Wolong National Nature Reserve is a protected area located in Wenchuan County, Sichuan Province, People's Republic of China. Established in 1963, the reserve covers an area of about 200,000 hectares. There are over 4,000 different species recorded in the reserve. Wolong National Nature Reserve houses more than 150 highly endangered giant pandas.

Background


In June 1980, the China Conservation and Research Center for the Giant Panda was established at Wolong with the efforts of both World Wildlife Fund (WWF) and the Chinese government. To this date, researchers have conducted many breeding research projects on giant pandas and have successfully bred 66 panda cubs.

 

Location


A mountain stream runs through the Wolong Valley (where the Reserve is); the stream is heavily armoured with boulders and smaller rounded stones. Stream waters are rather alkaline with pH levels in the range of 8.91. (Hogan, 2007) Water quality turbidity is quite high due to extensive sand and gravel mining in stream.

 

According to a 2001 research by Dr. Jianguo Liu of Michigan State University, the rate of destruction is higher after the reserve's creation than before its creation. Using NASA's satellite images and records of population, Liu's research team concluded that due to tourism and the increase in local population, the reserve is facing an unprecedented threat. "Tourists don't think they have an impact on panda habitat, but indirectly each visitor has some impact," Liu said. "We don't see ourselves as a destructive force, but we are."

2008 Earthquake


The region, including the Panda Research Center, has been largely devastated on 12 May 2008 by a catastrophic earthquake, though the captive giant pandas were initially reported to be safe. Initially, officials were unable to contact the reserve.
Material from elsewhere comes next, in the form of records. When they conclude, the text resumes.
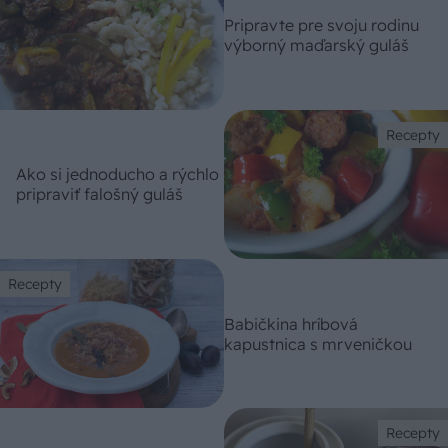
Pripravte pre svoju rodinu
výborný maďarský guláš
Recepty
Ako si jednoducho a rýchlo
pripraviť falošný guláš
Recepty
Babičkina hríbová
kapustnica s mrveničkou
Recepty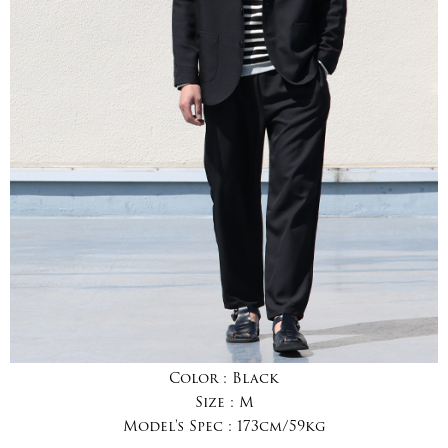
Color :
Black
Size :
M
Model's Spec :
173cm/59kg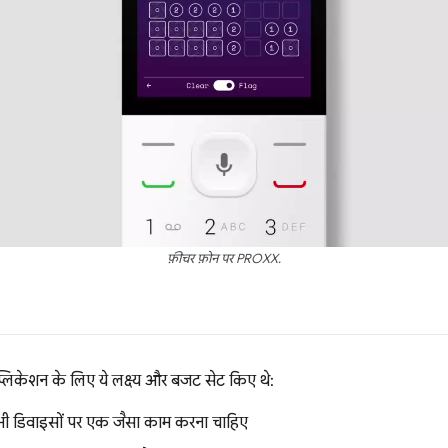
फ़ीचर फ़ोन पर PROXX.
प्लिकेशन के लिए ये लक्ष्य और बजट सेट किए थे:
भी डिवाइसों पर एक जैसा काम करना चाहिए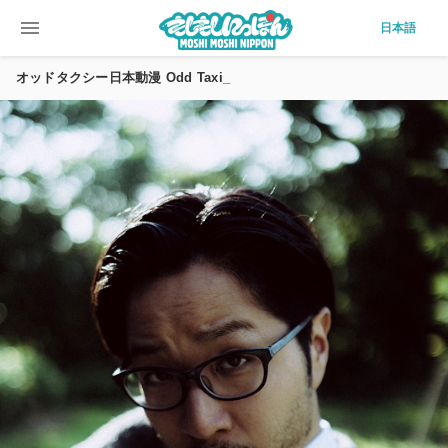
menu
日本語
オッドタクシー日本動漫 Odd Taxi_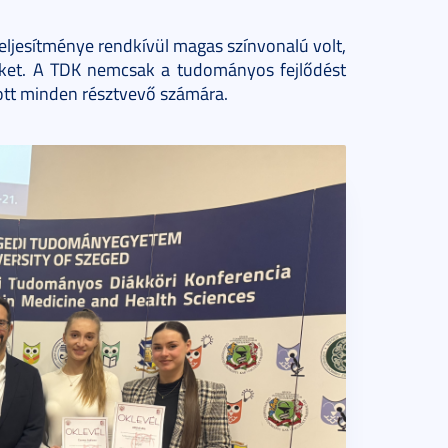
teljesítménye rendkívül magas színvonalú volt,
ünket. A TDK nemcsak a tudományos fejlődést
tott minden résztvevő számára.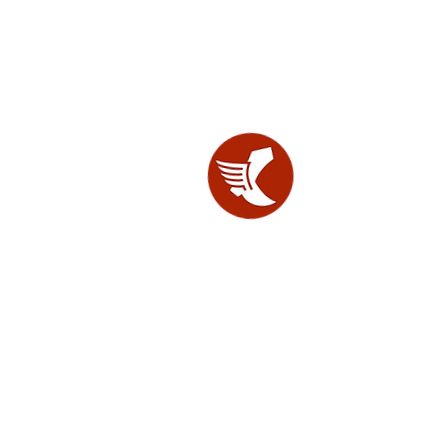
SHOES
LAB.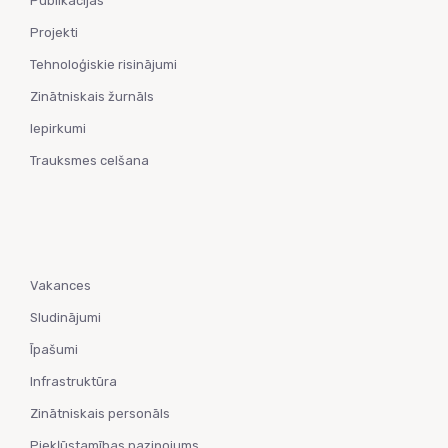
Publikācijas
Projekti
Tehnoloģiskie risinājumi
Zinātniskais žurnāls
Iepirkumi
Trauksmes celšana
Vakances
Sludinājumi
Īpašumi
Infrastruktūra
Zinātniskais personāls
Piekļūstamības paziņojums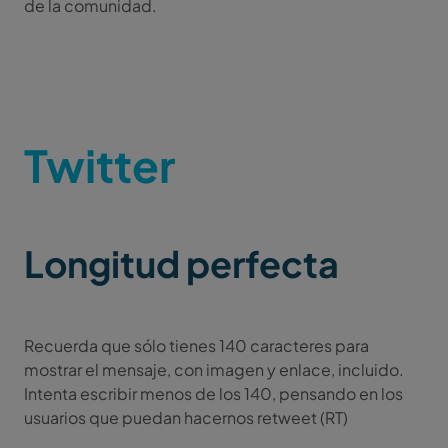
de la comunidad.
Twitter
Longitud perfecta
Recuerda que sólo tienes 140 caracteres para
mostrar el mensaje, con imagen y enlace, incluido.
Intenta escribir menos de los 140, pensando en los
usuarios que puedan hacernos retweet (RT)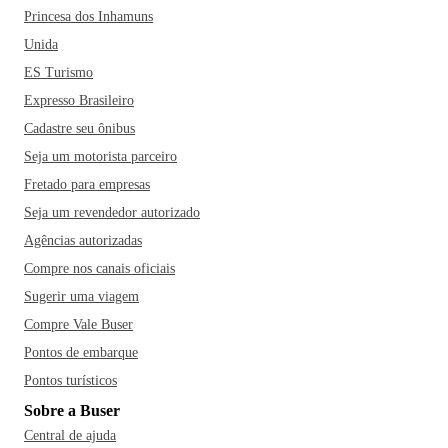
Princesa dos Inhamuns
Unida
ES Turismo
Expresso Brasileiro
Cadastre seu ônibus
Seja um motorista parceiro
Fretado para empresas
Seja um revendedor autorizado
Agências autorizadas
Compre nos canais oficiais
Sugerir uma viagem
Compre Vale Buser
Pontos de embarque
Pontos turísticos
Sobre a Buser
Central de ajuda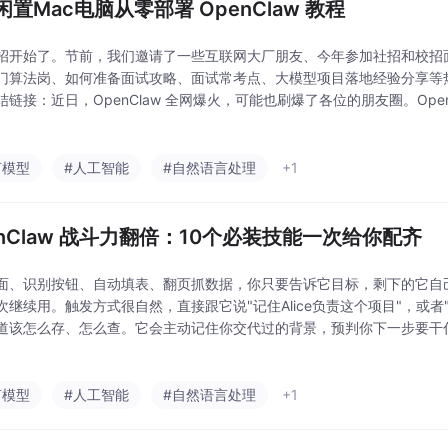
闲置Mac电脑从零部署 OpenClaw 教程
招开始了。节前，我们邀请了一些互联网大厂朋友、今年参加社招和校招
门算法岗、如何准备面试攻略、面试常考点、大模型项目落地经验分享等
结链接：近日，OpenClaw 全网爆火，可能也刷爆了各位的朋友圈。Open
动操作电脑的 AI Agent，你能用电脑干什么他就能帮你做什么。： 它能直
言模型
#人工智能
#自然语言处理
+1
enClaw 战斗力翻倍：10个必装技能一次给你配齐
面、识别按钮、自动填表、翻页抓数据，你只要告诉它目标，剩下的它自
次继续用。触发方式很自然，直接跟它说"记住Alice负责这个项目"，或者
道该怎么存、怎么查。它会主动记住你交代过的背景，预判你下一步要干
自动把关键信息存下来，重启会话还能恢复状态。电脑没毛病，是你没开游戏
Sk
言模型
#人工智能
#自然语言处理
+1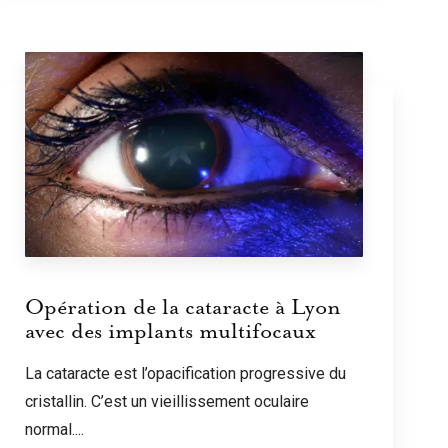
Opération de la cataracte à Lyon
avec des implants multifocaux
La cataracte est l’opacification progressive du
cristallin. C’est un vieillissement oculaire
normal....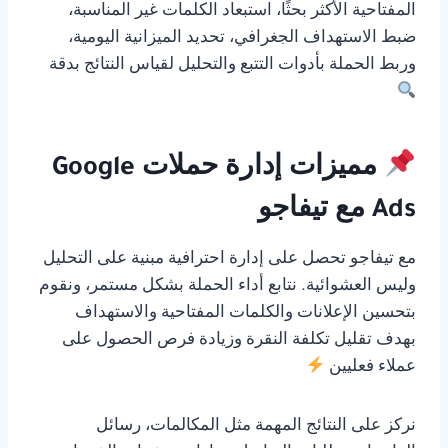
المفتاحية الأكثر بحثًا، استبعاد الكلمات غير المناسبة،
ضبط الاستهداف الجغرافي، تحديد الميزانية اليومية،
وربط الحملة بأدوات التتبع والتحليل لقياس النتائج بدقة
مميزات إدارة حملات Google
Ads مع تيفاجو
مع تيفاجو تحصل على إدارة احترافية مبنية على التحليل
وليس العشوائية. نتابع أداء الحملة بشكل مستمر، ونقوم
بتحسين الإعلانات والكلمات المفتاحية والاستهداف
بهدف تقليل تكلفة النقرة وزيادة فرص الحصول على
عملاء فعليين
نركز على النتائج المهمة مثل المكالمات، رسائل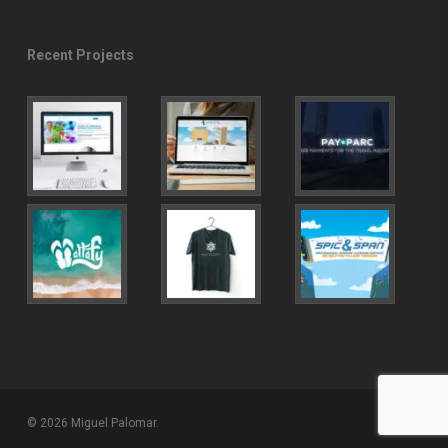
Recent Projects
© 2026 Miguel Palomar.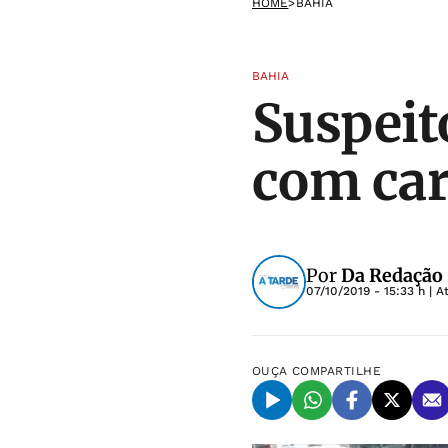
HOME
>
BAHIA
BAHIA
Suspeit
com car
Por
Da Redação
07/10/2019 - 15:33 h
| A
OUÇA
COMPARTILHE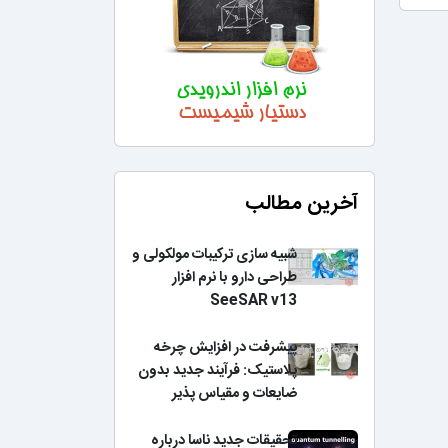
آخرین مطالب
شبیه سازی ترکیبات مولکولی و
طراحی دارو با نرم افزار
SeeSAR v13
پیشرفت در افزایش چرخه
پلاستیک: فرآیند جدید بدون
ضایعات و مقیاس پذیر
تحقیقات جدید ناسا درباره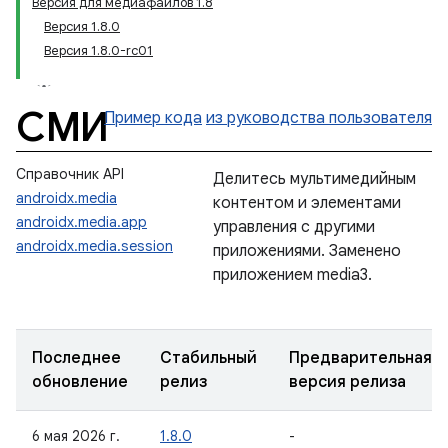
Версия для медиафайлов 1.8
Версия 1.8.0
Версия 1.8.0-rc01
СМИ
Пример кода
из руководства пользователя
Справочник API
Делитесь мультимедийным
androidx.media
контентом и элементами
androidx.media.app
управления с другими
androidx.media.session
приложениями. Заменено
приложением media3.
Последнее
Стабильный
Предварительная
обновление
релиз
версия релиза
6 мая 2026 г.
1.8.0
-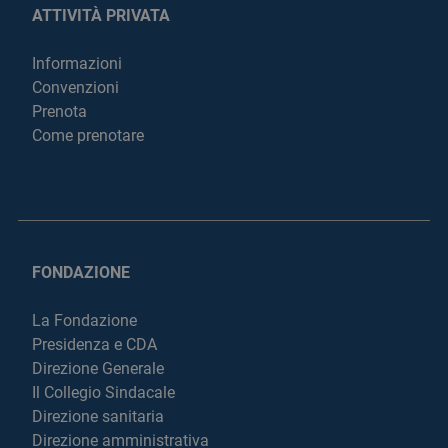
ATTIVITÀ PRIVATA
Informazioni
Convenzioni
Prenota
Come prenotare
FONDAZIONE
La Fondazione
Presidenza e CDA
Direzione Generale
Il Collegio Sindacale
Direzione sanitaria
Direzione amministrativa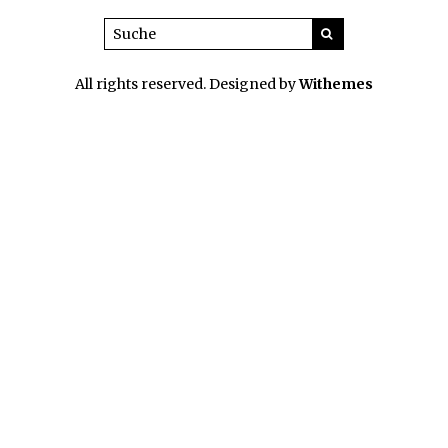
All rights reserved. Designed by
Withemes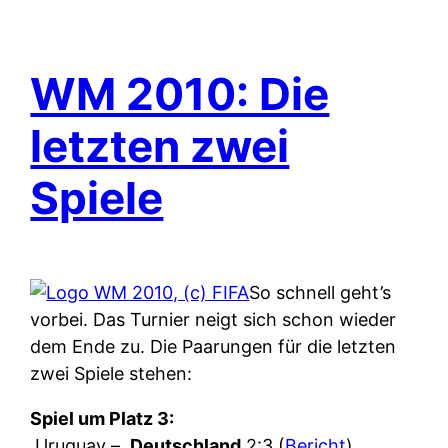
WM 2010: Die
letzten zwei
Spiele
So schnell geht’s
vorbei. Das Turnier neigt sich schon wieder
dem Ende zu. Die Paarungen für die letzten
zwei Spiele stehen:
Spiel um Platz 3:
Uruguay –
Deutschland
2:3 (
Bericht
)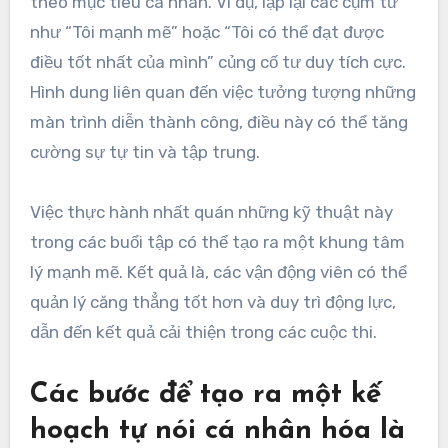
theo mục tiêu cá nhân. Ví dụ, lặp lại các cụm từ
như “Tôi mạnh mẽ” hoặc “Tôi có thể đạt được
điều tốt nhất của mình” củng cố tư duy tích cực.
Hình dung liên quan đến việc tưởng tượng những
màn trình diễn thành công, điều này có thể tăng
cường sự tự tin và tập trung.
Việc thực hành nhất quán những kỹ thuật này
trong các buổi tập có thể tạo ra một khung tâm
lý mạnh mẽ. Kết quả là, các vận động viên có thể
quản lý căng thẳng tốt hơn và duy trì động lực,
dẫn đến kết quả cải thiện trong các cuộc thi.
Các bước để tạo ra một kế
hoạch tự nói cá nhân hóa là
However, PRC’s Foreign Ministry later said that a group of 31 British tourists visiting the Wolong panda reserve in the quake-hit area have returned safe and uninjured to the provincial capital. Nonetheless, the well-being of an even greater number of pandas in the neighbouring panda reserves remains unknown initially. Five security guards at the reserve were killed by the earthquake. Six pandas escaped after their enclosures were damaged. By May 20, two pandas at the reserve were found to be injured, while the search continued for another two adult pandas that went missing after the quake. By 28 May 2008, one panda was still missing. Sadly, nine-year-old Mao Mao, a mother of five at the breeding centre, was discovered on Monday, her body crushed by a wall in her enclosure. Panda keepers and other workers placed her remains in a small wooden crate and buried her outside the breeding centre.